Pesaro, l’ospedale nuovo s’allarga fino a 90mila metri quadri e il costo sale a 300 milioni
PESARO – La struttura che ospitava il laboratorio analisi e altri servizi non c’è più. Nell’area ora c’è un’ampia distesa di terreno scavato. La Palazzina Solazzi è rimasta “sola”. Ma presto arriveranno altri edifici, che andranno a comporre la cittadella del nuovo ospedale di Muraglia. Con una novità, comunicata ieri dall’assessore regionale alle Infrastrutture Francesco Baldelli durante un sopralluogo sull’area ormai in gran parte demolita: «Abbiamo integrato le superfici utili per il personale medico e sanitario di 20mila metri quadri, secondo quanto richiesto sul progetto ai nostri tecnici». Un incremento, che rispetto ai piani originari fa salire a 90mila metri quadri la superficie, ma che fa anche lievitare i costi per il nosocomio a 300 milioni di euro rispetto agli iniziali 204 milioni (180 dei quali provenienti dai finanziamenti statali). Il progetto esecutivo, depositato in Regione a marzo, ora è al vaglio del Consiglio Superiore dei Lavori Pubblici.

Le tempistiche
«Ci saranno 45 giorni di tempo per le osservazioni, poi verrà bandita la gara, la cui procedura è già iniziata.

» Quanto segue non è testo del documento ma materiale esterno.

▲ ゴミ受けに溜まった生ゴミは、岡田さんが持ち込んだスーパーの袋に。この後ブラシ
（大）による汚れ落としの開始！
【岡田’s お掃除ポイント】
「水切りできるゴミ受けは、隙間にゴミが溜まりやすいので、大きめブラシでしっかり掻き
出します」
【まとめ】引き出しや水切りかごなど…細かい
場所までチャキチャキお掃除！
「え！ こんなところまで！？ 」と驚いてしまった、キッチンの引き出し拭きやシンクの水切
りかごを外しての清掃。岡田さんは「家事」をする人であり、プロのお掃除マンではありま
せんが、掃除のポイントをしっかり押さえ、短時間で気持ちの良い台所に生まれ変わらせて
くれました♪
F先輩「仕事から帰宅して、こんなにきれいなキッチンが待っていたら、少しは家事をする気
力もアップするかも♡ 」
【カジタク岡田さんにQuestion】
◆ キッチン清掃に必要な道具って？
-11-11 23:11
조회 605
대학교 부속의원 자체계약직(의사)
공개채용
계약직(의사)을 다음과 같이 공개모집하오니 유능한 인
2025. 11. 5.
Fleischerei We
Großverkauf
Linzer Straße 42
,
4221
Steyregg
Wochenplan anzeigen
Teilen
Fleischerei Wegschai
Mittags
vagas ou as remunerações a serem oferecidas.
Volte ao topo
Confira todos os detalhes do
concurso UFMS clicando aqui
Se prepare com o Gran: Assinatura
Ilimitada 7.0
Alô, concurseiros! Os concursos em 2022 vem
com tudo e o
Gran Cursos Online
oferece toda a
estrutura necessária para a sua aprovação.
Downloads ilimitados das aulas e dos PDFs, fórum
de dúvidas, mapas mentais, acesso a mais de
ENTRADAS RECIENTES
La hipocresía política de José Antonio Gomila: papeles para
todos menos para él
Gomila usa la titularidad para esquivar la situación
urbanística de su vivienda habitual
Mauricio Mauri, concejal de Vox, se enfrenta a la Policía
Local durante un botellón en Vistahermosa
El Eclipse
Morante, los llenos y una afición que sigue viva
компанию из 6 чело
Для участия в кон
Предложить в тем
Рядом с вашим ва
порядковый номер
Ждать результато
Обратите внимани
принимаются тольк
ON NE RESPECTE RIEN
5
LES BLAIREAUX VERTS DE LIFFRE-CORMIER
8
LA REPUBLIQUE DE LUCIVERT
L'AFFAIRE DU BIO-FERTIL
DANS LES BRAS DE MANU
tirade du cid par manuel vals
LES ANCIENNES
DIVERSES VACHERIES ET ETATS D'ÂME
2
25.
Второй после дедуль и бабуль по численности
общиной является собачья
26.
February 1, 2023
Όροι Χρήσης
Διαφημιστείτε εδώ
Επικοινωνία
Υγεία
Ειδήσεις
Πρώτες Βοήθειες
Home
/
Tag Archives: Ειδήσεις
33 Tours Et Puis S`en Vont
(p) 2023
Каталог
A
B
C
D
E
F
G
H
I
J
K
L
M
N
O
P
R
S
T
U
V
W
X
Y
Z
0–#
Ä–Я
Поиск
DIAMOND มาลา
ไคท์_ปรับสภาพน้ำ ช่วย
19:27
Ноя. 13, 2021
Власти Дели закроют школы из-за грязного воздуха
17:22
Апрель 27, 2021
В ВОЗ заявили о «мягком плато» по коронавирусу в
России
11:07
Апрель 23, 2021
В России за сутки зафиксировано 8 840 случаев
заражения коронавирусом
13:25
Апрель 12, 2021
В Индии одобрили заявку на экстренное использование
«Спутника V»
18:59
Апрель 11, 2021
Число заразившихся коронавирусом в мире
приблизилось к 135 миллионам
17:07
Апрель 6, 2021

Nel frattempo, verranno compiute le verifiche archeologiche e le bonifiche belliche sull’area». Quando inizierà la costruzione? «Fornire delle date è sempre molto rischioso», non si sbilancia l’assessore, che però rivendica la scelta di non aver atteso che tutto il pacchetto delle autorizzazioni e della progettazione fosse completato prima di avviare le demolizioni.

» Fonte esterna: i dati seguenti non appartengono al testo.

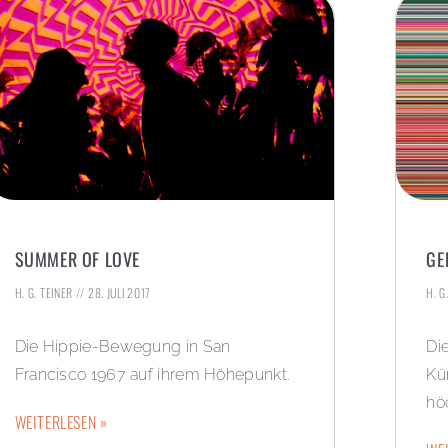
SUMMER OF LOVE
GE
H. G. TEINER
28. JULI 2017
H. G
Die Hippie-Bewegung in San
Di
Francisco 1967 auf ihrem Höhepunkt.
Kü
hö
WEITERLESEN »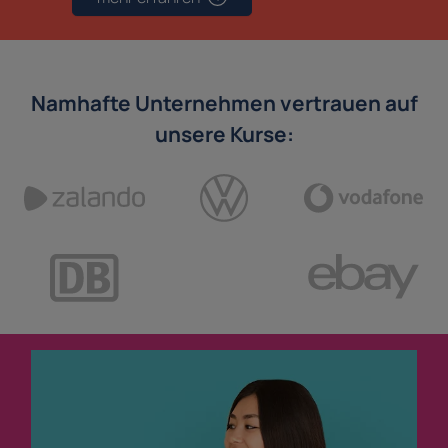
Namhafte Unternehmen vertrauen auf
unsere Kurse: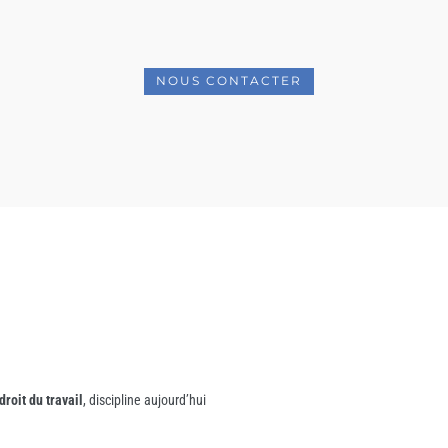
NOUS CONTACTER
droit du travail
, discipline aujourd’hui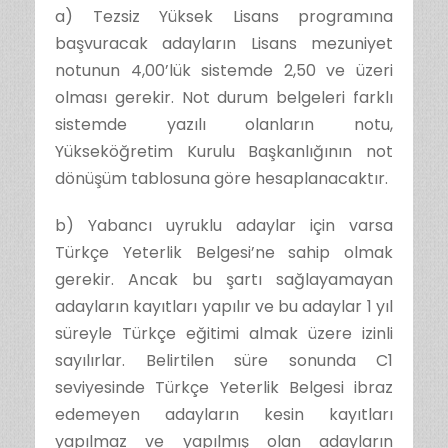
a) Tezsiz Yüksek Lisans programına
başvuracak adayların Lisans mezuniyet
notunun 4,00’lük sistemde 2,50 ve üzeri
olması gerekir. Not durum belgeleri farklı
sistemde yazılı olanların notu,
Yükseköğretim Kurulu Başkanlığının not
dönüşüm tablosuna göre hesaplanacaktır.
b) Yabancı uyruklu adaylar için varsa
Türkçe Yeterlik Belgesi’ne sahip olmak
gerekir. Ancak bu şartı sağlayamayan
adayların kayıtları yapılır ve bu adaylar 1 yıl
süreyle Türkçe eğitimi almak üzere izinli
sayılırlar. Belirtilen süre sonunda C1
seviyesinde Türkçe Yeterlik Belgesi ibraz
edemeyen adayların kesin kayıtları
yapılmaz ve yapılmış olan adayların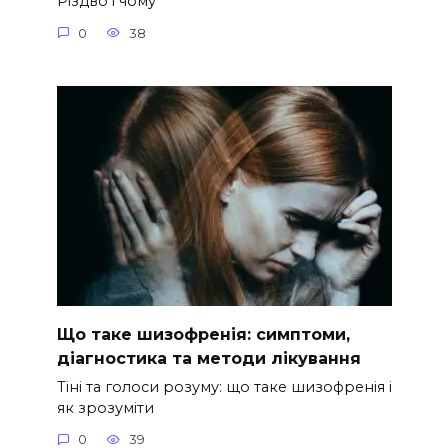
Різдво і чому
0
38
Що таке шизофренія: симптоми,
діагностика та методи лікування
Тіні та голоси розуму: що таке шизофренія і
як зрозуміти
0
39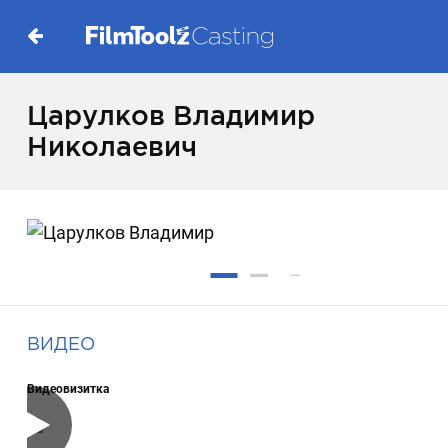
Царулков Владимир
Николаевич
ВИДЕО
Видеовизитка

«E’ stata una decisione azzeccata, se avessimo iniziato oggi a demolire avremmo perso un anno». Ed invece le demolizioni sono completate, o quasi. La ditta specializzata Eco Demolizioni, al lavoro ieri mattina con due ruspe sul lato nord di via Barsanti, ha proseguito nel lavoro di rimozione dei materiali abbattuti, accumulati in una montagnola: «Parliamo di 12 mila metri cubi di materiali, di cui il 90% viene utilizzato in altri cantieri, per limitare il consumo di suolo. Queste strutture, anche se non avessimo costruito il nuovo ospedale le avremmo comunque dovute demolire, viste le condizioni in cui le abbiamo trovate». I tecnici ieri hanno riferito che dopo l’estate inizierà l’abbattimento della Rsa Tomasello, che dovrebbe avere una durata di un paio di mesi, per concludersi indicativamente entro fine anno.
Il completamento
Nel corso del sopralluogo che si è tenuto ieri mattina, insieme a Baldelli (accompagnato dal Dirigente del Dipartimento Infrastruttur) c’erano anche i consiglieri regionali di maggioranza Nicola Baiocchi e Nicola Barbieri, entrambi di FdI. E quattro consiglieri comunali d’opposizione: Dario Andreolli (Lega), Giovanni Corsini (FdI), Serena Boresta (FdI) e Giulia Marchionni (Pesaro Svolta). «Con il completamento delle demolizioni, si demoliscono anche le tante polemiche che la sinistra aveva fatto nascere intorno al nuovo ospedale – ha aggiunto l’assessore regionale, virando le sue dichiarazioni dal piano tecnico a quello più politico stuzzicando la maggioranza pesarese – Avevamo capito che qualcuno non voleva che la Regione realizzasse davvero questo nuovo presidio atteso a Pesaro dal 1968. Invece oggi è realtà, interamente finanziato, la più grande opera pubblica mai realizzata dalla Regione Marche. Un potenziamento della sanità della provincia molto importante, in rete con gli altri presidi del territorio, vedi Fano, Pergola, Urbino, Fossombrone e quelli nuovi di Cagli e Sassocorvaro. La Regione sta lavorando per recuperare il terreno perso in passato». Il nuovo ospedale di Muraglia disporrà di 382 posti letto, ma potrà accoglierne fino a 460 in caso di emergenza. Sarà un ospedale di primo livello con specializzazioni di secondo livello e dotato di 12 sale operatorie. Su uno dei tetti dei nuovi edifici ci sarà un’area green. Su un’altra copertura, la pista per l’atterraggio delle eliambulanze.